HDP'li kadın vekiller, Leyla Güven'i selamladı

HDP'li kadın vekiller, Amed'de tecride karşı açlık grevinde olan Leyla Güven için polis ablukasında eylem yaptı. 

HDP Kadın Sözcüsü Dilan Dirayet Taşdemir, tecridin kaldırılması için 7 Kasım'dan beri açlık grevinde olan, HDP Milletvekili ve DTK Eş Başkanı Leyla Güven’in rehin tutulduğu Diyarbakır Cezaevi önünde Kadın Grubu ile birlikte basın açıklaması yaptı. 

SAVAŞ UÇAKLARININ GÖLGESİNDE AÇIKLAMA

Vekillerin eylemini ablukaya alan polis, sık sık eylemin sonlandırılması yönünde tehditte bulundu ve kadın vekiller dışındaki katılımcıları alandan uzaklaştırdı. Kadın vekillerin dışında alana kimsenin girmesine izin verilmeyince, eylemi de kadın vekiller kendi imkanları ile yayımladı. Savaş uçaklarının açıklama sırasında havalanması da dikkat çekti. Bütün engellemelere rağmen açıklama yapan Taşdemir, şunları söyledi: 

'BU TUTUMUNUZU DİRENİŞLE KIRACAĞIZ'

"Öncelikle burada yapmak istediğimiz eyleme yönelik tutumunuzu kınıyoruz. Siz hukuku tanımaz bir biçimde hukuku ihlal ederek bu etkinliğe müdahale ediyorsunuz. Sizin bu tutumunuz bizim direnişimizle kırılacaktır.

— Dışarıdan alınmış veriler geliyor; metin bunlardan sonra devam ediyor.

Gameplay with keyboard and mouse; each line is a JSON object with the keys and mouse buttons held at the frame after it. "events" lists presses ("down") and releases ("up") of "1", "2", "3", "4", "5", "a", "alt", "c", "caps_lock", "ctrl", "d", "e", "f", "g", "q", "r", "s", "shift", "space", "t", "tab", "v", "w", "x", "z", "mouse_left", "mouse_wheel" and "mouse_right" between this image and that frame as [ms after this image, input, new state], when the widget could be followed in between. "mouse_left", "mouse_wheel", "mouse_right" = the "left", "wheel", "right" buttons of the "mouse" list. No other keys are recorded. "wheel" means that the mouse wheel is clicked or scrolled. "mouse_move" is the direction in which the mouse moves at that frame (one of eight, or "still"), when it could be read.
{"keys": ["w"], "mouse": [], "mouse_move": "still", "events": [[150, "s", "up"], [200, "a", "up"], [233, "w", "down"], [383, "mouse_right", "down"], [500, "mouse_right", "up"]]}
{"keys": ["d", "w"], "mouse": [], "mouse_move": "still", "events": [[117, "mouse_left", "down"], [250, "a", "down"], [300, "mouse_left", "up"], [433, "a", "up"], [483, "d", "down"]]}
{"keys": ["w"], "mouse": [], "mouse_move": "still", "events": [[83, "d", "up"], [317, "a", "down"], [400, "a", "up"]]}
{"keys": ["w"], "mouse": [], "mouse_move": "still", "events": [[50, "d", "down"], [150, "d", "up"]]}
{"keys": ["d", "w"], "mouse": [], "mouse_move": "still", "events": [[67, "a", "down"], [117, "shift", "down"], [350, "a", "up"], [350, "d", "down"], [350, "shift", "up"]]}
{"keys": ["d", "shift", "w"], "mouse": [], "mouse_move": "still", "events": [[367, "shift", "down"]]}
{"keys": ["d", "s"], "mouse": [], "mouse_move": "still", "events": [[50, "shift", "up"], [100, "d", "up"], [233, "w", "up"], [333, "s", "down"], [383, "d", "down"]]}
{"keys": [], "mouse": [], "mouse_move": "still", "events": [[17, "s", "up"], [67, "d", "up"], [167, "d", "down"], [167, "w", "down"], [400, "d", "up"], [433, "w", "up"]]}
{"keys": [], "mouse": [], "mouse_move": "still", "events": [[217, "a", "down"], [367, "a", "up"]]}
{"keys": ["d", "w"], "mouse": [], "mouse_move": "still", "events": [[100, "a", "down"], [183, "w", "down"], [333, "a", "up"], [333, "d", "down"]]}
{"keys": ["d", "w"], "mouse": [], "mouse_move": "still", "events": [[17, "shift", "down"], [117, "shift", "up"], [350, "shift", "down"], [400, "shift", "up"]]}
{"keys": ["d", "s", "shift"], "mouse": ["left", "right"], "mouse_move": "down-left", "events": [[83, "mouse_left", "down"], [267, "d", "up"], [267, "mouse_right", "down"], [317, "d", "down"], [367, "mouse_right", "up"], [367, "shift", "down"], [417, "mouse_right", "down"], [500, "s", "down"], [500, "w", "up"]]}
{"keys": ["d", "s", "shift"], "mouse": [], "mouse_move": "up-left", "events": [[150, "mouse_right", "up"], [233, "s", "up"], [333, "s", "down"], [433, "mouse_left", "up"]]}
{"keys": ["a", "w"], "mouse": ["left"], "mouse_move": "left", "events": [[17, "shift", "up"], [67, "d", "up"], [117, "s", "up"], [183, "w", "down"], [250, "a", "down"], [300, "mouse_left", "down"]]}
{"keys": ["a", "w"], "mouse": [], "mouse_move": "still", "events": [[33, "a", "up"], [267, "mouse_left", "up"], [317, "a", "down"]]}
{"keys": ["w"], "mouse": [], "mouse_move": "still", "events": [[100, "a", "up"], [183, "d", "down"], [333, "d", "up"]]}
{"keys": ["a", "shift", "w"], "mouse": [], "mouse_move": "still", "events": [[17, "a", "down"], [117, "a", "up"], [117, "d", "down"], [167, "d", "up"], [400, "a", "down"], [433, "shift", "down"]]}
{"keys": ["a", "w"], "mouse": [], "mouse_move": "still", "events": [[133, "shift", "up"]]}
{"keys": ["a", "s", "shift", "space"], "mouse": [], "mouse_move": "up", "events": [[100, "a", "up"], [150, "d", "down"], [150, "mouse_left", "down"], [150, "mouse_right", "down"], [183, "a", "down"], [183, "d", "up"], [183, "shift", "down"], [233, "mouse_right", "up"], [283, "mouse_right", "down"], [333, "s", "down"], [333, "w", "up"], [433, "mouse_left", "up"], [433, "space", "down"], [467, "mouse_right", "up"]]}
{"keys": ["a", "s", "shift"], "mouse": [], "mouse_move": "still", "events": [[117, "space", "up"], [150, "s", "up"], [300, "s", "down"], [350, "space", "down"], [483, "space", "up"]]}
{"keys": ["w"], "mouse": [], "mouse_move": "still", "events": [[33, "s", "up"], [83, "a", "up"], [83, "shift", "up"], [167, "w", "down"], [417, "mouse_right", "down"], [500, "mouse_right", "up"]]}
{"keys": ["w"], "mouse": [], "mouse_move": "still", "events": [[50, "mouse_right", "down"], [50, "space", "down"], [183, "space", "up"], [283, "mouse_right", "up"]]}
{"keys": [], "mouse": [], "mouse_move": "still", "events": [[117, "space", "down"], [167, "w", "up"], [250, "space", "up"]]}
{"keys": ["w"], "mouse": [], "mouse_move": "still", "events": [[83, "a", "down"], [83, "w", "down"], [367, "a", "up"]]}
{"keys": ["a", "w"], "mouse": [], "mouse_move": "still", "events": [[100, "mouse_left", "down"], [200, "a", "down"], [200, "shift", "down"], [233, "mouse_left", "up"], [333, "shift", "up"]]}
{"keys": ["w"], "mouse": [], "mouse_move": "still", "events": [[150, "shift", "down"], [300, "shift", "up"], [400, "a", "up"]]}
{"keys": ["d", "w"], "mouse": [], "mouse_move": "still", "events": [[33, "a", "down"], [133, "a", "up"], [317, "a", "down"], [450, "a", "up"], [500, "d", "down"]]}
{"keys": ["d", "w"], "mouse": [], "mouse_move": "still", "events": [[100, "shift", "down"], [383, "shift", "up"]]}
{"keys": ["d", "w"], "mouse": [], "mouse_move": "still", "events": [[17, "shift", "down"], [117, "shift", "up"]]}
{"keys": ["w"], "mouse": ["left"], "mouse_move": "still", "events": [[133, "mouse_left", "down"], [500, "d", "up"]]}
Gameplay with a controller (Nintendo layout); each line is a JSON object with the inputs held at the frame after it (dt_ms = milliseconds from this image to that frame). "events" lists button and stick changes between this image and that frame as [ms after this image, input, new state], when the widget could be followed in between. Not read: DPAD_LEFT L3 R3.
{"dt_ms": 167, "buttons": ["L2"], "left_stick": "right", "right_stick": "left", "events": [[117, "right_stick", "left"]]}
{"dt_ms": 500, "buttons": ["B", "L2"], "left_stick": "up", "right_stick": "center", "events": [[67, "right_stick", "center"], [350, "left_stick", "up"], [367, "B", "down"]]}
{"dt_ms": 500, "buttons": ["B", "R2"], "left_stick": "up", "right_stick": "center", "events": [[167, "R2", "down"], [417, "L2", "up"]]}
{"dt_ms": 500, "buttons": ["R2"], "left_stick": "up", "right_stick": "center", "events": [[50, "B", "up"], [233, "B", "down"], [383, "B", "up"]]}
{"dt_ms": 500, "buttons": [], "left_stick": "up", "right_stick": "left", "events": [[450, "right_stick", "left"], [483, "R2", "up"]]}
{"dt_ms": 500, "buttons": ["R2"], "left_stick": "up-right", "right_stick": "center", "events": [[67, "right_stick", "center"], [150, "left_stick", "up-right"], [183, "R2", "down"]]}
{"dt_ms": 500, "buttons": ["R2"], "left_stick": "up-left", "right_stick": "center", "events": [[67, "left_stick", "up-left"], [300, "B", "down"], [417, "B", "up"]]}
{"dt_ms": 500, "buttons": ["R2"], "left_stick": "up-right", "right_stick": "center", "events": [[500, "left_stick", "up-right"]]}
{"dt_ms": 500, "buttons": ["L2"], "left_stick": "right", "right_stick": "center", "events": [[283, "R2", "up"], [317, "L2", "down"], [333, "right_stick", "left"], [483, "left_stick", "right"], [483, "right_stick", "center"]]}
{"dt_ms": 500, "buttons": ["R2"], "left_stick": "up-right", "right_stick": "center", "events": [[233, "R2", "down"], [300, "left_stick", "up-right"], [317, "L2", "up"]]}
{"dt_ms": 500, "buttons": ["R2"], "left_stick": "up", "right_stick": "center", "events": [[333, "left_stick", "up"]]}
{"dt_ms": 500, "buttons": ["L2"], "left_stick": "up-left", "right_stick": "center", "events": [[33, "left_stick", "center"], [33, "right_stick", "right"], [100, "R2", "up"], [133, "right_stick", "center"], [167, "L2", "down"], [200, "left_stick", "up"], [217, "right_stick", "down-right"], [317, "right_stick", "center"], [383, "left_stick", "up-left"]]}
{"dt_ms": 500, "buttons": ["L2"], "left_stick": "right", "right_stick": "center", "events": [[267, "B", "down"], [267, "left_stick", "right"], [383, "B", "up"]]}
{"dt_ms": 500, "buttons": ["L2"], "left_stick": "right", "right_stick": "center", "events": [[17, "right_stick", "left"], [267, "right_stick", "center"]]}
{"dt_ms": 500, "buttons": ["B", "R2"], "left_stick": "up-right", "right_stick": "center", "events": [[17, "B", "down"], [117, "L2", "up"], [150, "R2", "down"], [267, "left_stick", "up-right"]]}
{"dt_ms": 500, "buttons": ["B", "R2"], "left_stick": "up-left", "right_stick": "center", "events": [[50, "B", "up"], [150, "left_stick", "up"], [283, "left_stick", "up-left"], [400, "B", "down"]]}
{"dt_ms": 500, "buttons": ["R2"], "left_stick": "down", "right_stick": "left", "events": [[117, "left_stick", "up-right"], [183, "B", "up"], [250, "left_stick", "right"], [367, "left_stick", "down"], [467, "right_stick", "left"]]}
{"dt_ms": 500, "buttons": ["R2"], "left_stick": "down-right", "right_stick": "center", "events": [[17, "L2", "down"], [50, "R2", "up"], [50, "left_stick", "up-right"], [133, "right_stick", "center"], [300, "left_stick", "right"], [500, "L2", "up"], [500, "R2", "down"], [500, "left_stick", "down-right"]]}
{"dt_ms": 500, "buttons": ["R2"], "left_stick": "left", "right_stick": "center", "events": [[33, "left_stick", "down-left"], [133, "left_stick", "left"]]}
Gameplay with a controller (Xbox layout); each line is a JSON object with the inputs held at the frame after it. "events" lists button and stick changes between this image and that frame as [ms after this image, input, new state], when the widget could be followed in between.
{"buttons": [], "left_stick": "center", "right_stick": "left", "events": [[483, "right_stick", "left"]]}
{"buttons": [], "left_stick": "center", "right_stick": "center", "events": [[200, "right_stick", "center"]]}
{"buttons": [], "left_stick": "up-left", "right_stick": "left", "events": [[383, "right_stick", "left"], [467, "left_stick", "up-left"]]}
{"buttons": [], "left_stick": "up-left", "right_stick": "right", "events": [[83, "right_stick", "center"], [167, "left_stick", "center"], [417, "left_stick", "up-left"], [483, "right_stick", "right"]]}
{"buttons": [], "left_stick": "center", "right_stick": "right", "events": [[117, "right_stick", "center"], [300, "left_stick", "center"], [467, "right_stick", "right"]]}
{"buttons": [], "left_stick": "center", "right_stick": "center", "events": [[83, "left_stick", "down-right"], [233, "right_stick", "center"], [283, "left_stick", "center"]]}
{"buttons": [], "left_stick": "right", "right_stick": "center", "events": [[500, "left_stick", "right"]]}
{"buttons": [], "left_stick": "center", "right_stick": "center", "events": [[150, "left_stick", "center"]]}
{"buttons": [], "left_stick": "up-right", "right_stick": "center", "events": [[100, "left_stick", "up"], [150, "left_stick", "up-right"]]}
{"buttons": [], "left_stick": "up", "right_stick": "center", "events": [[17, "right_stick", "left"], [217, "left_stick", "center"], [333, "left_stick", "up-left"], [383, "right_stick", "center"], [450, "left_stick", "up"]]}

HDP Kadın Vekil Grubu olarak cezaevinde rehin tutulan DTK Eş Başkanımız ve Hakkari Milletvekilimiz Leyla Güven’in eylemini sahiplenmek ve selamlamak için buradayız."

'TECRİT SAVAŞI DERİNLEŞTİRMEKTİR'

Taşdemir, "Bizler bir kez daha Leyla vekilimizin başlattığı direnişi selamlıyoruz, sahipleniyoruz" diyerek, şunları da ifade etti:

"Leyla vekilimiz 31 Ocak’tan beri bu cezaevinde rehin tutulmaktadır. 7 Kasım’da Leyla vekilimiz görülen duruşmasında Sayın Abdullah Öcalan üzerinde derinleştirilen tecride karşı eylem hattı geliştirmiştir ve süresiz dönüşümsüz açlık grevindedir. Leyla vekilimizin başlattığı bu eylem kişisel değildir; kadınların, halkların barış ve demokrasi talebini ifade etmek için bu mücadeleyi başlatmıştır. Derinleştirilen tecrit insanlığa karşı işlenmiş bir suçtur. Hukuk tanımaz bir devletle karşı karşıyayız. Devlet kendi hukukunu inkâr ederek bu tecridi 3 yıldır devam ettirmektedir. Biz kadınlar biliyoruz ki tecrit demokrasiye, özgürlüklere yöneliktir. Biz kadınlar bu tecride karşı olduğumuzu, kabul etmediğimizi belirtiyoruz. Sizler de şahitsiniz ki yakın bir tarihte bir barış sürecine tanıklık ettik. Çözüm sürecinde gelişen barış sürecinin Sayın Öcalan’ın konumu ile yakından ilgili olduğunu biliyoruz. Sayın Öcalan’ın o dönem geliştirdiği mücadele ve geliştirdiği tezler bu mücadeleyi geliştirmiştir. Sayın Öcalan’ın konumu barış için çok önemlidir. Bu tecrit politikası savaş politikalarını derinleştirmek demektir, savaşı istemek demektir."